TO-DO ITEM: Only the lines containing the string "Website" are needed; copy all of them from the listing.

-------- AVAILABLE RECORDS --------

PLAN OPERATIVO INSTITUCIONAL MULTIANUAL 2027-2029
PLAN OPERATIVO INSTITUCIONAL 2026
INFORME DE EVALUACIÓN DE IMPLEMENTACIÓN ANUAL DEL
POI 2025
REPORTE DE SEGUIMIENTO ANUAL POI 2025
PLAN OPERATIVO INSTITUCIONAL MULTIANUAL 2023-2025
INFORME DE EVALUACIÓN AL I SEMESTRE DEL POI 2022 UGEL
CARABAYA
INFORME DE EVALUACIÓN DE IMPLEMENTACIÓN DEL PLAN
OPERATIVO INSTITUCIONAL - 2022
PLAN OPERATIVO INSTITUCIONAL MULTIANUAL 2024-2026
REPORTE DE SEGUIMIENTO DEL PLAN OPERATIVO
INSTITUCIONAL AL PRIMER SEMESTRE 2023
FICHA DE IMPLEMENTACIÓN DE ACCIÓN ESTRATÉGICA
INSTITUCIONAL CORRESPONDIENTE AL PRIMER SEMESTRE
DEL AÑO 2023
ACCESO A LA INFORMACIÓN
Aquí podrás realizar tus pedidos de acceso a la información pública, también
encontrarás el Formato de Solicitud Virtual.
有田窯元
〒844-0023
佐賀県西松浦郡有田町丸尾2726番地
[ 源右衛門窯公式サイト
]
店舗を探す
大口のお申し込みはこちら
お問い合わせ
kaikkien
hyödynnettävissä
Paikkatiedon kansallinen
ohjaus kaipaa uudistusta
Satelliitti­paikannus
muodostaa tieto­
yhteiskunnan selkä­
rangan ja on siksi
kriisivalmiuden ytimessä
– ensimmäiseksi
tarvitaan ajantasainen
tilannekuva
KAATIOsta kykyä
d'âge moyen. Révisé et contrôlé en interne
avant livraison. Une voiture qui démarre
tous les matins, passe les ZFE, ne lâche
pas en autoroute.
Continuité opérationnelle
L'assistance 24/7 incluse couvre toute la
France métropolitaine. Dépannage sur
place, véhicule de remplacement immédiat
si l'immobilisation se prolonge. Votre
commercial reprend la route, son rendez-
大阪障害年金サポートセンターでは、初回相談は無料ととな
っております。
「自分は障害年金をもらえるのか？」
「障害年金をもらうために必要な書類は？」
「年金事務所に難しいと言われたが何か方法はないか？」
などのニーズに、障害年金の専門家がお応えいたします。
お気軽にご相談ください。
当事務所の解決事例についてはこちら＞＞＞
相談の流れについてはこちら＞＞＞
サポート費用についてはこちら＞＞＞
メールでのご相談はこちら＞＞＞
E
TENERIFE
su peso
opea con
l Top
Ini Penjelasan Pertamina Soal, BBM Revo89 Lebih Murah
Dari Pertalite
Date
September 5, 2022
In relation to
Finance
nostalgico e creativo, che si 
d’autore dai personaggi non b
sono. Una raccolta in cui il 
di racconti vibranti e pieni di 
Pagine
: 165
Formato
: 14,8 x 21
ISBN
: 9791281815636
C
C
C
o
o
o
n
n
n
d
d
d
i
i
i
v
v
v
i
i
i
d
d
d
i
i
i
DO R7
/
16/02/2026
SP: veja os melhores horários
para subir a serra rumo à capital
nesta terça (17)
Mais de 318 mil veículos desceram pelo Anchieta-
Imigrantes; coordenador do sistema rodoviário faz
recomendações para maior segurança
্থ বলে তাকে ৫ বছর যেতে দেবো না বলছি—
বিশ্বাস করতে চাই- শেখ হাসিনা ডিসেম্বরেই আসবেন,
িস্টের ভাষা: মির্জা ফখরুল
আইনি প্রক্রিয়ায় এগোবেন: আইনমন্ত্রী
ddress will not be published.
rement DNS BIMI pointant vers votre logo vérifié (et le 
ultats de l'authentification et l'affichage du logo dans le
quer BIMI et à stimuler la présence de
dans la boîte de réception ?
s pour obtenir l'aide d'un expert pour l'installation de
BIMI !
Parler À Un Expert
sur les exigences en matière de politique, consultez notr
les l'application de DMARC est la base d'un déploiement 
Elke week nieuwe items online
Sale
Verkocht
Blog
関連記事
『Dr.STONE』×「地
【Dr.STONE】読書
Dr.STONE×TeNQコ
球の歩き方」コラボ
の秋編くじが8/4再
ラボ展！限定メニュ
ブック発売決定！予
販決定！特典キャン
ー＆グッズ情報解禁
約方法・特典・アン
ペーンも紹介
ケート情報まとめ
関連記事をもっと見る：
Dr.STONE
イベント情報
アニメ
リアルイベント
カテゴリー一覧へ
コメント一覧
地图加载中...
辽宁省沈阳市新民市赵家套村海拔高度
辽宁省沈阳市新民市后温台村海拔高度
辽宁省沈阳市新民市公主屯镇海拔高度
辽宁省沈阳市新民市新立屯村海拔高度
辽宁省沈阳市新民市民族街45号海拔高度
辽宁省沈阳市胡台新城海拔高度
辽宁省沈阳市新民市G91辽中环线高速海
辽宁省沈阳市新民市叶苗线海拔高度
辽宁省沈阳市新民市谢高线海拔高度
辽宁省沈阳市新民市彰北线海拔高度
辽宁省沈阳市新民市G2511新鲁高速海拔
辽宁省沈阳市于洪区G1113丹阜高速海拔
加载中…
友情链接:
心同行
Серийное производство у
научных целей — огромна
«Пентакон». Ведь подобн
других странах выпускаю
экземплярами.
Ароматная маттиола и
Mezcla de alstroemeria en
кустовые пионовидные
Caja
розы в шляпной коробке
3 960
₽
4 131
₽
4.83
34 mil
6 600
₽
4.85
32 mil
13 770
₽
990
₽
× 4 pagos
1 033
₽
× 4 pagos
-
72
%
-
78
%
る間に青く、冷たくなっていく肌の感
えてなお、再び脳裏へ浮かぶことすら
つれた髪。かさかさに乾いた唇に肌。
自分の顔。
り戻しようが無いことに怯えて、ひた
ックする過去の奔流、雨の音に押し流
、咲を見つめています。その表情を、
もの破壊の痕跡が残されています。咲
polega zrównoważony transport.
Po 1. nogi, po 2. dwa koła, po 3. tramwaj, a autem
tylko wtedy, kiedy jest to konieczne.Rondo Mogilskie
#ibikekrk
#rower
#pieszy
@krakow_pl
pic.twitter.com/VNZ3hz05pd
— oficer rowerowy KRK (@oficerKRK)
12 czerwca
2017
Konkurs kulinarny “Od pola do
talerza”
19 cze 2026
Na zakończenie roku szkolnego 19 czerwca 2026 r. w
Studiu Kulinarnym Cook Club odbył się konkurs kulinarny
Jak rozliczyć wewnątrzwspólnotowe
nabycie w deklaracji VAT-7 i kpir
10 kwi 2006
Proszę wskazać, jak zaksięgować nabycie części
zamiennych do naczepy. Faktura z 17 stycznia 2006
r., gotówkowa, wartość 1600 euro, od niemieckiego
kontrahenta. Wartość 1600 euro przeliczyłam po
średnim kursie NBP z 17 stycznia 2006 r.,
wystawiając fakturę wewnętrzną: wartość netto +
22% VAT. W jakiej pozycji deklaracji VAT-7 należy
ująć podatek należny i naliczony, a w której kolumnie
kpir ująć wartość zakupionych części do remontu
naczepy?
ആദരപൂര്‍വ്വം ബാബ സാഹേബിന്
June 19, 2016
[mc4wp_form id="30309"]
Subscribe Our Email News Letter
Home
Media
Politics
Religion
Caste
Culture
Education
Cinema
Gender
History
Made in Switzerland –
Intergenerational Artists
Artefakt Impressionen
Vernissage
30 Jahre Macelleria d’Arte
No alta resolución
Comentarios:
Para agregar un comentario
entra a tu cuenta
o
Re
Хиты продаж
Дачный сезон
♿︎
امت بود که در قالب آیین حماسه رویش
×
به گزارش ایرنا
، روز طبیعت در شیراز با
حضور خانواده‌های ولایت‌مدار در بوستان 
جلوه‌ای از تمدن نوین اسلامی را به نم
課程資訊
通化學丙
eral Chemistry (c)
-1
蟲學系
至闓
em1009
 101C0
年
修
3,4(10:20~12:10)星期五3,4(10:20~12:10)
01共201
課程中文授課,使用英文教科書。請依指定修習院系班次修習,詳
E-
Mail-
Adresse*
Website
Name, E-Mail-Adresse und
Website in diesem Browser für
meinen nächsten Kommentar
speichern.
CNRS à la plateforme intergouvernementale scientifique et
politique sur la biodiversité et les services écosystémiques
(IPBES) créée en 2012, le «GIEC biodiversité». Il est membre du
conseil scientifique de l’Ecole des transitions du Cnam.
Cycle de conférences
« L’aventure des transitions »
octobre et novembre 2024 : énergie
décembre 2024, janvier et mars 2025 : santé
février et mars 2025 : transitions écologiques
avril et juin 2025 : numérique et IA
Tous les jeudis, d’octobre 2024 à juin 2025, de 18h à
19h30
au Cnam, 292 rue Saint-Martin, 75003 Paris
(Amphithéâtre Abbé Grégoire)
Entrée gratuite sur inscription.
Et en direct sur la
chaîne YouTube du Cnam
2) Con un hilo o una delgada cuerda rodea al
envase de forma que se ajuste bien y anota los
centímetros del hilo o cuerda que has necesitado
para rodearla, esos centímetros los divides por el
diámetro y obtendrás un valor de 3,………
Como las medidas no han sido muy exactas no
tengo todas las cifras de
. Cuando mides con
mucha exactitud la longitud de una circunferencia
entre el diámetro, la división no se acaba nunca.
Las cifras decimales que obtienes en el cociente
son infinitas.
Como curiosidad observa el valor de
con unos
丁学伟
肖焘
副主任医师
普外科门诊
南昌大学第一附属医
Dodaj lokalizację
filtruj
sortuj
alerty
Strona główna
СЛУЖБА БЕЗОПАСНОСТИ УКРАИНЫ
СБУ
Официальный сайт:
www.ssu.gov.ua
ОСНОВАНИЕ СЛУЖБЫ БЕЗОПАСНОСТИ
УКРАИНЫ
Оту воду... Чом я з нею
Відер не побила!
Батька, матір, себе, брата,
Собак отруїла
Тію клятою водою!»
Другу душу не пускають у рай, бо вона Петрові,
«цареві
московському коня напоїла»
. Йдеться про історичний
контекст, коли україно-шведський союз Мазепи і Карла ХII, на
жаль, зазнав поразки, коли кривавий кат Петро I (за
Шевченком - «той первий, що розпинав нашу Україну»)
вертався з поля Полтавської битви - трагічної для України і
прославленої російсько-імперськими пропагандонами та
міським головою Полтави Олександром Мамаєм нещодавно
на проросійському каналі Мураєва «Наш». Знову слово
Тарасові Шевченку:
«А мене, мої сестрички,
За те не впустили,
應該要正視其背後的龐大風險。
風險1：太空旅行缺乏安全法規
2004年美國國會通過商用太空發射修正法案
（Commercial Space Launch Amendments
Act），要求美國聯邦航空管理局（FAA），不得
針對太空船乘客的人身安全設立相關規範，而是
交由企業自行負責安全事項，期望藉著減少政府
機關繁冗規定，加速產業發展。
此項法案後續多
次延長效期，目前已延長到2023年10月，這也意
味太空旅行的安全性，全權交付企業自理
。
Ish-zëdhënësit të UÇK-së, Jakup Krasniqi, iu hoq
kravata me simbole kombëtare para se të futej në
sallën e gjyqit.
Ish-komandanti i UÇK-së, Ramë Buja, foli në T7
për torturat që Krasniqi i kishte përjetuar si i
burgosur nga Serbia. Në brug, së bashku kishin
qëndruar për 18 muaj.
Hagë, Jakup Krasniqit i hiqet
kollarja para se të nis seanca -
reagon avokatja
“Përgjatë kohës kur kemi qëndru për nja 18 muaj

--------

WRITTEN SOLUTION:
Website
Website in diesem Browser für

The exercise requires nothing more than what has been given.